▸ **CONSIGNE 1**
D'après le texte sur la salle cubique, pourquoi l'épreuve qui permet de pénétrer dans l'espace suivant est-elle difficile ? Expliquez-le en une à trois phrases.

▸ **BLOC DE TEXTE**
● ● ●
Une bizarrerie cette salle cubique de neuf mètres d’arête. Elle sonne faux, son ancrage interroge. Ses murs sont bariolés par une alternance de lignes verticales concaves sombres et de bandes convexes plus claires. Le sol et le plafond sont hérissés de piques et de concrétions de couleur laiteuse. Et… ils sont isolés, chacun dans cette même pièce, placés dans des contextes tous différents mais défavorables, un combat déloyal dont ils ont peu de chance de s’en sortir indemne. A chacun son purgatoire. Djalesh affronte un mind flayer surpuissant, Shade un démon type III agressif alors que la magie ne fonctionne pas et Ligeia lutte contre une monstruosité, un morkoth manipulateur. Résultats ? Djalesh décérébré, Shade déchiquetée et Ligeia liquéfiée. Une formalité, disait-on.

Illusion ? Cauchemar ? Qui pourrait le dire ? Ils apprendront par la suite que pour pénétrer dans l’espace suivant il faut mourir dignement. Un exercice difficile qui nécessite concentration, audace et acceptation de sa propre mort.
● ● ●
▸ **DONNÉES FOURNIES**
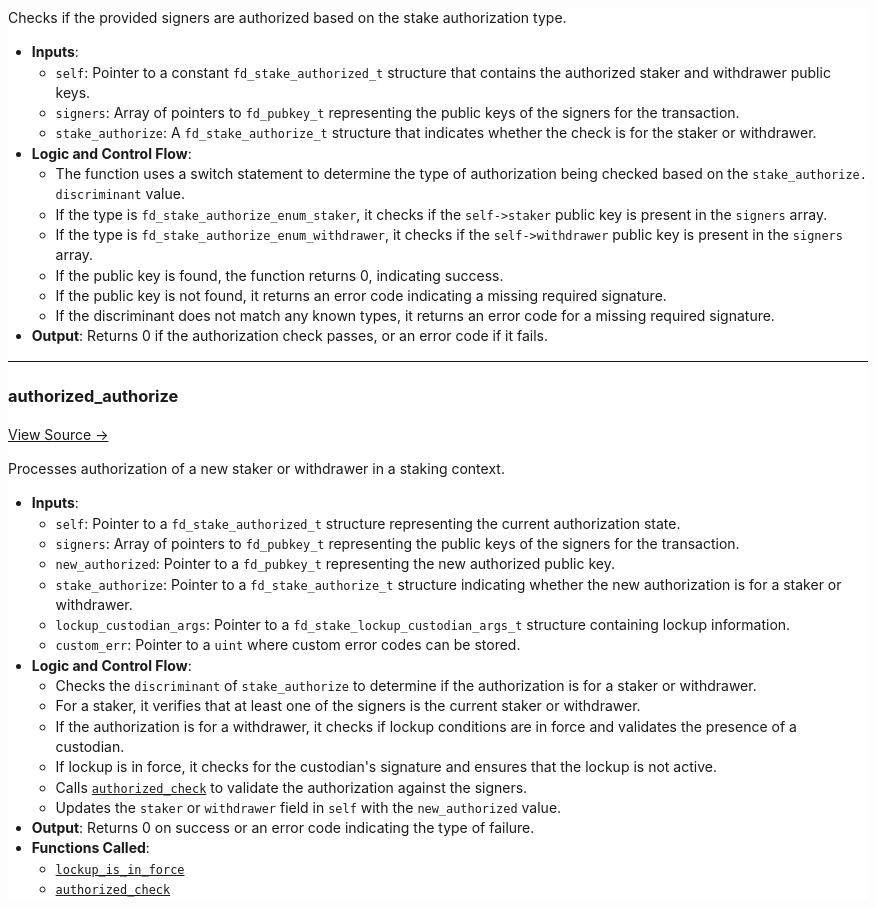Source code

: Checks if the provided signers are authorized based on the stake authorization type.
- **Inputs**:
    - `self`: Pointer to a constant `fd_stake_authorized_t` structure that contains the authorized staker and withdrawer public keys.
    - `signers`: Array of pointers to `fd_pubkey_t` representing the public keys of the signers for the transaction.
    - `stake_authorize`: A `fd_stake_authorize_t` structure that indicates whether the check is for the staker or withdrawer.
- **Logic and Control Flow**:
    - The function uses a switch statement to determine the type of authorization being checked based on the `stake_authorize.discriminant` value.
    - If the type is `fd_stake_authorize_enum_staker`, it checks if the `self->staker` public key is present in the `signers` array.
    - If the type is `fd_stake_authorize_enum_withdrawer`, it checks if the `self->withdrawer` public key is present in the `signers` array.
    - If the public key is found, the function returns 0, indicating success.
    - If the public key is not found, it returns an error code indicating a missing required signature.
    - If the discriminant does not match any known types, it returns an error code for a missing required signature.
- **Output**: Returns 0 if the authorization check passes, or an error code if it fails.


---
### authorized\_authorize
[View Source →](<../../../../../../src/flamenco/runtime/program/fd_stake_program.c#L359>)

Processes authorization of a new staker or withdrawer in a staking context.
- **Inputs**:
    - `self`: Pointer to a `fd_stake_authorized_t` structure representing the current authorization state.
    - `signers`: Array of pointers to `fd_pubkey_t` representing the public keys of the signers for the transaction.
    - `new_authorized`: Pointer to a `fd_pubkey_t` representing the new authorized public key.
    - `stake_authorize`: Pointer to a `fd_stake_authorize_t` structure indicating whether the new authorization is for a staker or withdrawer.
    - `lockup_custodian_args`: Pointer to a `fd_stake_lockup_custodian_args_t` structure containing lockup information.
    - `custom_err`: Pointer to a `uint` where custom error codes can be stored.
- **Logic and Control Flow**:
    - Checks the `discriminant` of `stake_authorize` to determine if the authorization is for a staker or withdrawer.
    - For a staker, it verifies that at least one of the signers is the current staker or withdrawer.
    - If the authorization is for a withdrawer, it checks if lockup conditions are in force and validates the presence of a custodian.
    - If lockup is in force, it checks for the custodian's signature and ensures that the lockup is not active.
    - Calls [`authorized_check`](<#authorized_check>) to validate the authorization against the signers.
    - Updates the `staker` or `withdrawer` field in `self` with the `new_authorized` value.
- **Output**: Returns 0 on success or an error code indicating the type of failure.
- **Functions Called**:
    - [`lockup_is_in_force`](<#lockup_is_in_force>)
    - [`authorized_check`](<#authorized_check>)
● ● ●
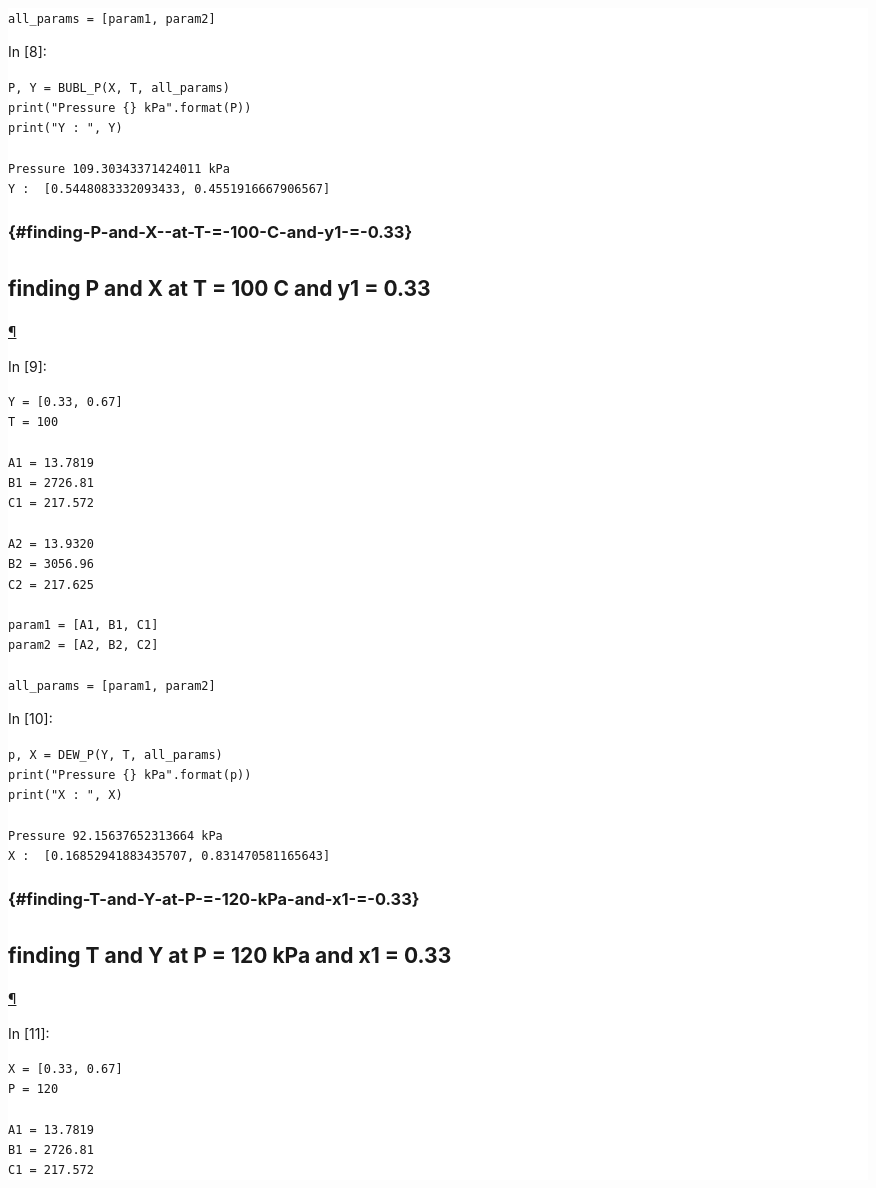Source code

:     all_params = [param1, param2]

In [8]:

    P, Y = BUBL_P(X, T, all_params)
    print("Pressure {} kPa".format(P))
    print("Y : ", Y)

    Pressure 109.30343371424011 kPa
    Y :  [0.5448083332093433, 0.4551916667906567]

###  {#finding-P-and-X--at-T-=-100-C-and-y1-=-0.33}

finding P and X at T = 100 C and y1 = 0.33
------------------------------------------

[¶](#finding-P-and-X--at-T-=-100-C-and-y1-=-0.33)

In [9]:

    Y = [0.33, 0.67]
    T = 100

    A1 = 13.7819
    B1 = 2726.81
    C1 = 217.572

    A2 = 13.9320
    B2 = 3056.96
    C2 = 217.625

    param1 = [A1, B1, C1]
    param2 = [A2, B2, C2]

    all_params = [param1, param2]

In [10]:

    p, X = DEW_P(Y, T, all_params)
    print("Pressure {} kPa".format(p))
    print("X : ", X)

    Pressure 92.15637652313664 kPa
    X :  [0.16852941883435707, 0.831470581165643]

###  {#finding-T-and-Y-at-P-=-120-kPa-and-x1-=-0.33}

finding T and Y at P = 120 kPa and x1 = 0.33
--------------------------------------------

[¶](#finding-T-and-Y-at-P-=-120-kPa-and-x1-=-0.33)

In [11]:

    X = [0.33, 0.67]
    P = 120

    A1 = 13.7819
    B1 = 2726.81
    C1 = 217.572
● ● ●
▸ **CONSIGNE 2**
Relevez, dans les entrées ci-dessus, chaque ligne où figure le mot "Output", en tenant compte de la casse.

▸ **CORRIGÉ 1**
Pour pénétrer dans l'espace suivant, il faut mourir dignement. C'est un exercice difficile parce qu'il nécessite de la concentration, de l'audace et l'acceptation de sa propre mort.

▸ **CORRIGÉ 2**
- **Output**: Returns 0 if the authorization check passes, or an error code if it fails.
- **Output**: Returns 0 on success or an error code indicating the type of failure.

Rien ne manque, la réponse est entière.